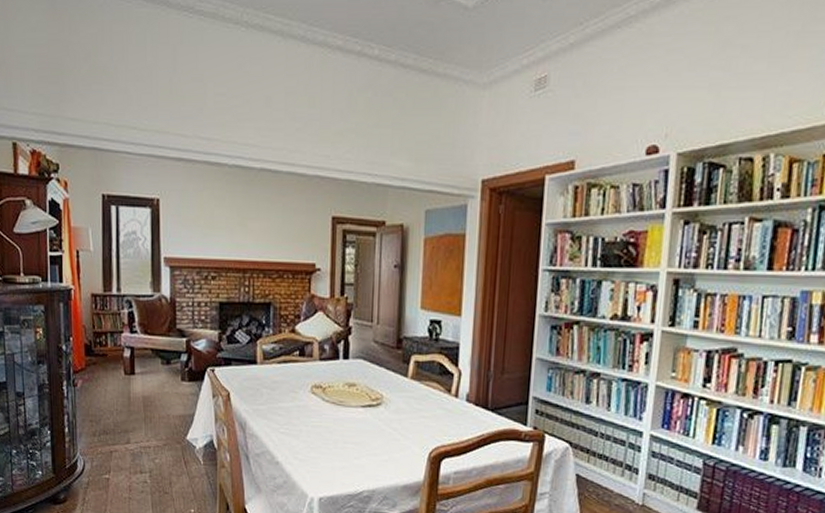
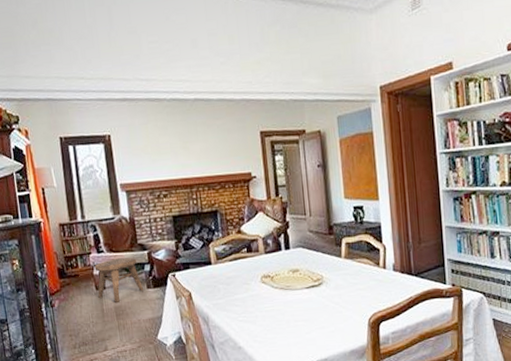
stool: none [125,342,178,392] -> present [94,257,144,303]

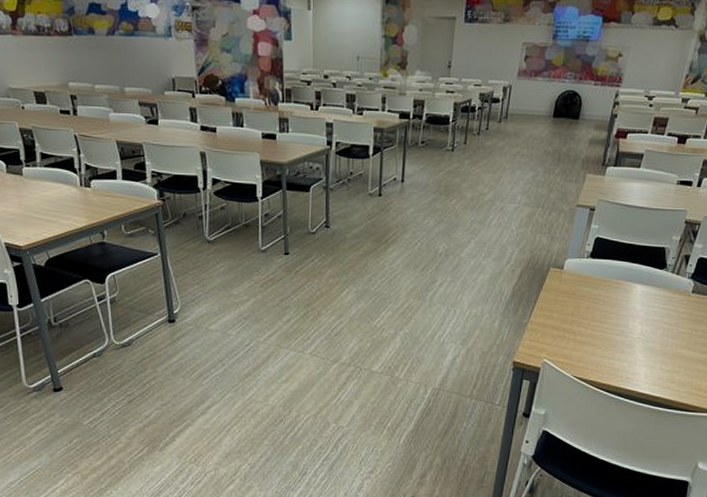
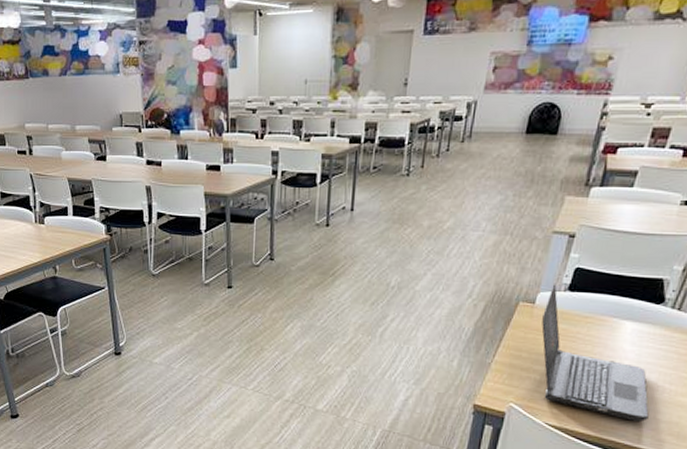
laptop computer: none [569,252,656,373] -> present [541,284,649,423]

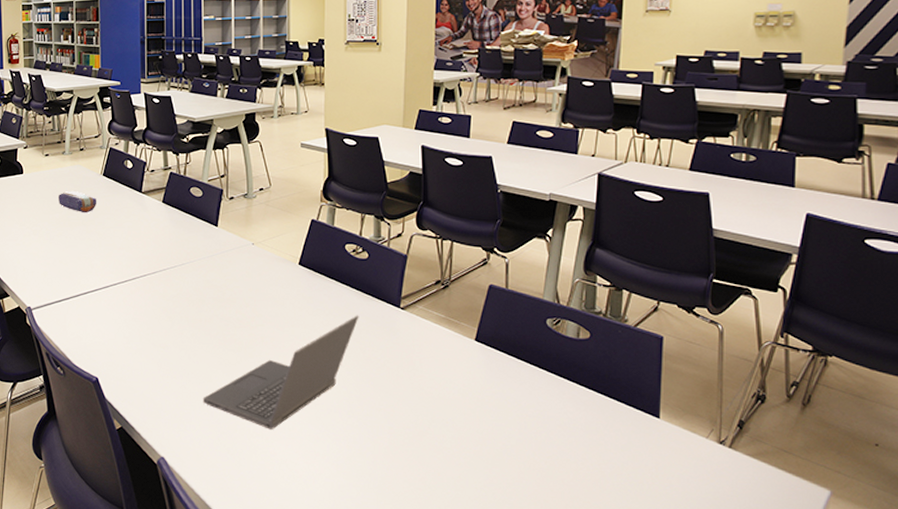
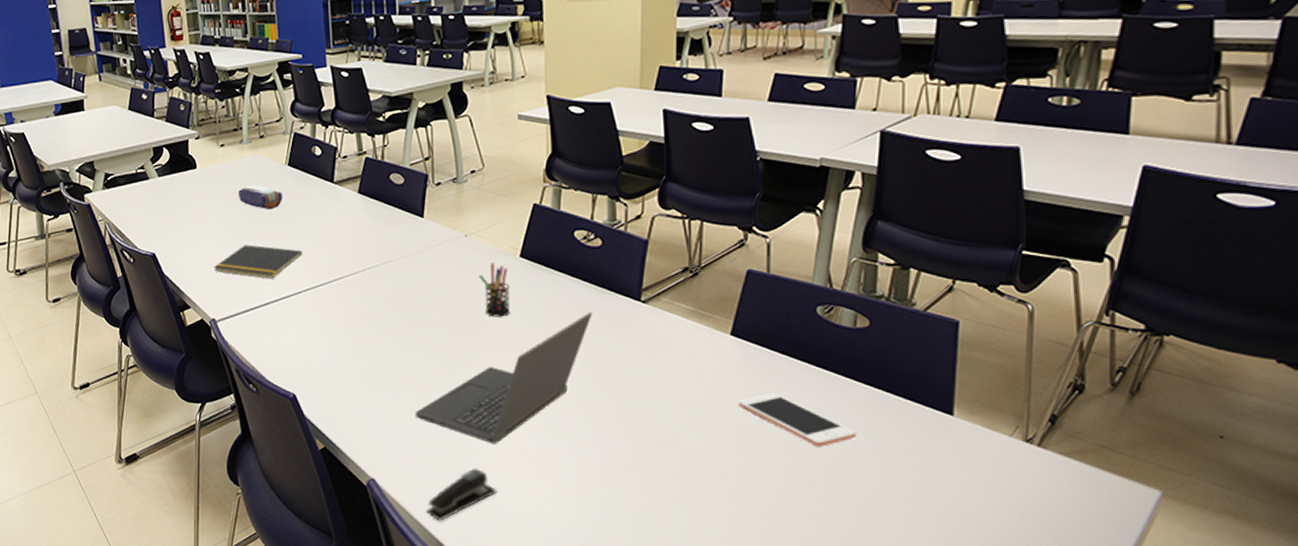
notepad: none [32,242,112,274] -> present [213,244,303,279]
stapler: none [209,450,272,498] -> present [426,468,497,521]
pen holder: none [263,268,289,316] -> present [478,262,511,317]
cell phone: none [481,392,580,442] -> present [738,392,856,447]

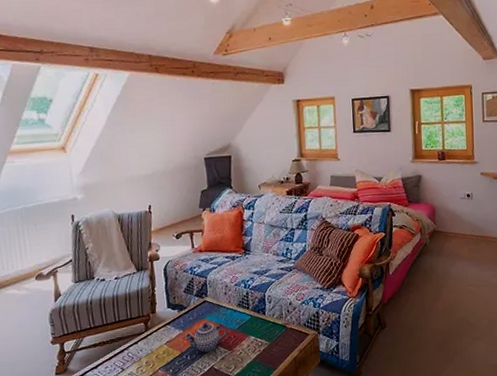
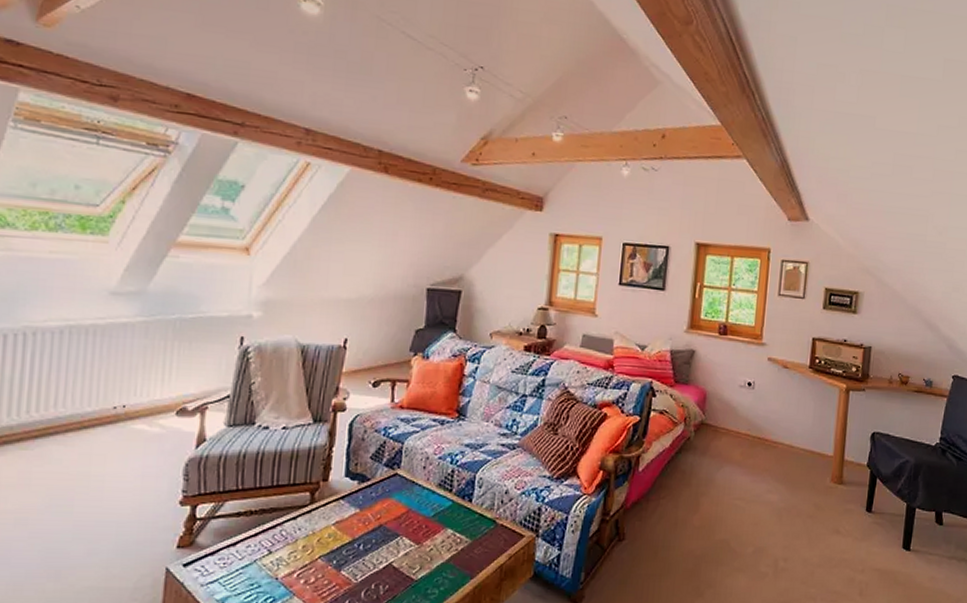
teapot: present [184,323,228,352] -> none [360,503,420,543]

• [Assignment]: The listing above must be given again exactly, minus its pictures.

• [Result]:
stool: none [125,342,178,392] -> present [94,257,144,303]

laptop computer: none [569,252,656,373] -> present [541,284,649,423]

notepad: none [32,242,112,274] -> present [213,244,303,279]
stapler: none [209,450,272,498] -> present [426,468,497,521]
pen holder: none [263,268,289,316] -> present [478,262,511,317]
cell phone: none [481,392,580,442] -> present [738,392,856,447]

teapot: present [184,323,228,352] -> none [360,503,420,543]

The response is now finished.